Inevitably, once I’d hit the “Publish” button on my last post, it struck me that there were a whole load of things I’d meant to say but had forgotten. Or to put it another way, the post itself wasn’t actually ready for the world. So here are a few more thoughts on the subject of failure. I’ll probably forget something important in this post too.
Anyway, what I meant to add was that as well as “the world not being ready for your story” and “your story not being ready for the world”, there are a couple of other frequent reasons for failure. First of all, there may simply be too many other really good entrants to that particular competition. Yours may simply not be up to scratch, and however hard you polish it, it still won’t ever be good enough. (Very rarely, the opposite is occasionally true: Zadie Smith famously refused to pick a winner for the 2007 Willesden Herald Short Story competition because she felt that none of the stories in the preferred shortlist was worthy of the prize.) I’ve got plenty of stories like this lying around and I know that whatever I do to them, they’re never going to win a prize or get published anywhere nice, usually because the central idea has turned out to be dull or unoriginal or (frequently) both.

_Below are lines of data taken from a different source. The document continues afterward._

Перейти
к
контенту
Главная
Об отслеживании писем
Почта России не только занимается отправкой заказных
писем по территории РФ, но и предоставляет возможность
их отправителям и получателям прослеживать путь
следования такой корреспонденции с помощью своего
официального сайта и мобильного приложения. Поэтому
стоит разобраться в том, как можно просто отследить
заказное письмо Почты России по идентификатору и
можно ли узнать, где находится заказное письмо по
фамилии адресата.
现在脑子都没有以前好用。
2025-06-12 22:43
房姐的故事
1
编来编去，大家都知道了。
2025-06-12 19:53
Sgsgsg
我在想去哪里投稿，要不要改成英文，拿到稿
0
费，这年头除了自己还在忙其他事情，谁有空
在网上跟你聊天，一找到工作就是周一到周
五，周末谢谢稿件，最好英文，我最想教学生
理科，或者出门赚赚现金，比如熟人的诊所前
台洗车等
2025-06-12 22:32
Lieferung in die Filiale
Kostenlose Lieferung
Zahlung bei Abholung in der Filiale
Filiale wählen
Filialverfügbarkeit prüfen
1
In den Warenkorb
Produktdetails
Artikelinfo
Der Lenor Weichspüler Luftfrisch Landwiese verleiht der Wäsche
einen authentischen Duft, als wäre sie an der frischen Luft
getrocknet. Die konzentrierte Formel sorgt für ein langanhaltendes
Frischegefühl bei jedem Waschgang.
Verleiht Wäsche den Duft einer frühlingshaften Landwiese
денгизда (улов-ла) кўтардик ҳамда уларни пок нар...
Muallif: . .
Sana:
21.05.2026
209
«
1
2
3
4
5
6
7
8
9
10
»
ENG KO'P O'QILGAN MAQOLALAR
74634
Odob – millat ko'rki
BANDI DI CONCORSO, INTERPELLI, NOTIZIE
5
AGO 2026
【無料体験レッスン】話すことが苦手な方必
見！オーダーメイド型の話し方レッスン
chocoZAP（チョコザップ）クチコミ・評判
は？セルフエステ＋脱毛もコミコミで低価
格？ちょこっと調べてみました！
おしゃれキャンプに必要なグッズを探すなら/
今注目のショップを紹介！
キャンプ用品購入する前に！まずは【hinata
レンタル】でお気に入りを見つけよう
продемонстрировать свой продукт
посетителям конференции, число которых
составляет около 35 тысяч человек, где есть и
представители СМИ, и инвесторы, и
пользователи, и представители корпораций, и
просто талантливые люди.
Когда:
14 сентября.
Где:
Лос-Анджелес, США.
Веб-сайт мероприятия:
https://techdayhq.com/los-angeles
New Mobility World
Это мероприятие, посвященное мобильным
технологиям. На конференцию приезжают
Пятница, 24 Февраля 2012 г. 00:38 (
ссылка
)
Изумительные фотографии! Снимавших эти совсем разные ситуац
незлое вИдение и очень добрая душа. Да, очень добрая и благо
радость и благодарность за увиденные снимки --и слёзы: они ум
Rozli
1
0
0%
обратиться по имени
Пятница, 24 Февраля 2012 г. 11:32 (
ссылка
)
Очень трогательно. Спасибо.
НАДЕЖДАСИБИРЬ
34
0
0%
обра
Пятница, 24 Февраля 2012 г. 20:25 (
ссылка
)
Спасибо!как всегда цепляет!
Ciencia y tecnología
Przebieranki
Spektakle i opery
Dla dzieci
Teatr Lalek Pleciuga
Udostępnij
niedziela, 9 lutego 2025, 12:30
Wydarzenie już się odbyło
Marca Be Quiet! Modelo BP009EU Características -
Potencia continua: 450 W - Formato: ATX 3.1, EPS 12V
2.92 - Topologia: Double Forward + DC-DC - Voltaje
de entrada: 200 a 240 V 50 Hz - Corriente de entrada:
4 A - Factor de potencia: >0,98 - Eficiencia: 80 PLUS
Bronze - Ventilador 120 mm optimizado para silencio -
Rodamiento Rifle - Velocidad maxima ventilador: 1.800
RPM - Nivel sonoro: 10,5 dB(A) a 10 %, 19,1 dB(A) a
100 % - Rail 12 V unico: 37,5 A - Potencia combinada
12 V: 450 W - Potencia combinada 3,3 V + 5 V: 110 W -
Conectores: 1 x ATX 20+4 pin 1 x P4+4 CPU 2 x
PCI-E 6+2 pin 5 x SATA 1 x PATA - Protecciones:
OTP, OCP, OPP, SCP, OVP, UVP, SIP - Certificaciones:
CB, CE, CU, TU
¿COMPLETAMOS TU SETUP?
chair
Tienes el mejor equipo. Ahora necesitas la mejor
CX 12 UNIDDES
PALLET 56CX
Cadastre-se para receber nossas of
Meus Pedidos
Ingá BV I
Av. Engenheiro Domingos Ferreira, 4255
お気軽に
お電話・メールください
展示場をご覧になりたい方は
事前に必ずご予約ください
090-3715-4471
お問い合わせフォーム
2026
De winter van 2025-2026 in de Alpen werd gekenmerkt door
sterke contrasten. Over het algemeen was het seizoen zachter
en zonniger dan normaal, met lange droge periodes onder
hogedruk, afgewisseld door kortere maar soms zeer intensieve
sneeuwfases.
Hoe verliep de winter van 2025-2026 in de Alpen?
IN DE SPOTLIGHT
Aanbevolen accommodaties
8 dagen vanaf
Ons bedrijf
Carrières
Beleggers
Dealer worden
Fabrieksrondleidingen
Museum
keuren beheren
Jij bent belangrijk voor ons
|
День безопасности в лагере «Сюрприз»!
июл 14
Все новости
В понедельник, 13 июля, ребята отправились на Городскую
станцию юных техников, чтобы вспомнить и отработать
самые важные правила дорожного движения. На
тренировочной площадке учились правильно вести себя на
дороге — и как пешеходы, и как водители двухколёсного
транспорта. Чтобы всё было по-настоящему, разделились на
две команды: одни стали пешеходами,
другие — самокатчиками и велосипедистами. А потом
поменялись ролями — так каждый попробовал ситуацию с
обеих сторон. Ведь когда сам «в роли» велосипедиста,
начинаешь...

The last major reason for failure is that your story is one of those ones that people either love or hate and that so far you’ve managed to pick the haters. This is particularly tricky if you’ve entered it in a competition where there are two stages to the judging process and you’ve therefore got to get it past two different judging agendas.
I checked back over the stories in DOT DASH (I have all this logged for easy access – did you know that?) and one in particular stood out: “The Amazing Arnolfini and His Wife”. The first version of this was entered in a closed competition on the much-lamented Slingink website, where it pretty much bombed, coming 31st= out of a field of 57. This is what the judge said:
Compelling and thrilling once it’s going. The opening feels a little stumbling.
So the question is: what did I change to improve that stumbling opening before the same story took second place in the 2008 City of Derby Competition? Let’s take a look:
Ah. OK. So that would be no substantive changes at all, right?
Now this story subsequently went on to be chosen for BBC Radio 4’s 2010 Opening Lines season. So presumably I made loads more changes to improve it for that, yes?
Hmmm. Looks like it mostly involved strengthening a few of the verbs:
In other words, the story that got broadcast on BBC Radio 4 was to all intents and purposes the exact same one that failed dismally in a closed competition. Now it’s entirely possible that the Slingink judge was right and that it did need some more work to sort out that opening. But it could also be simply down to a difference of opinion.
That said, I have a couple of stories where the difference of opinion has lasted almost a decade. But we’ll get there. Eventually.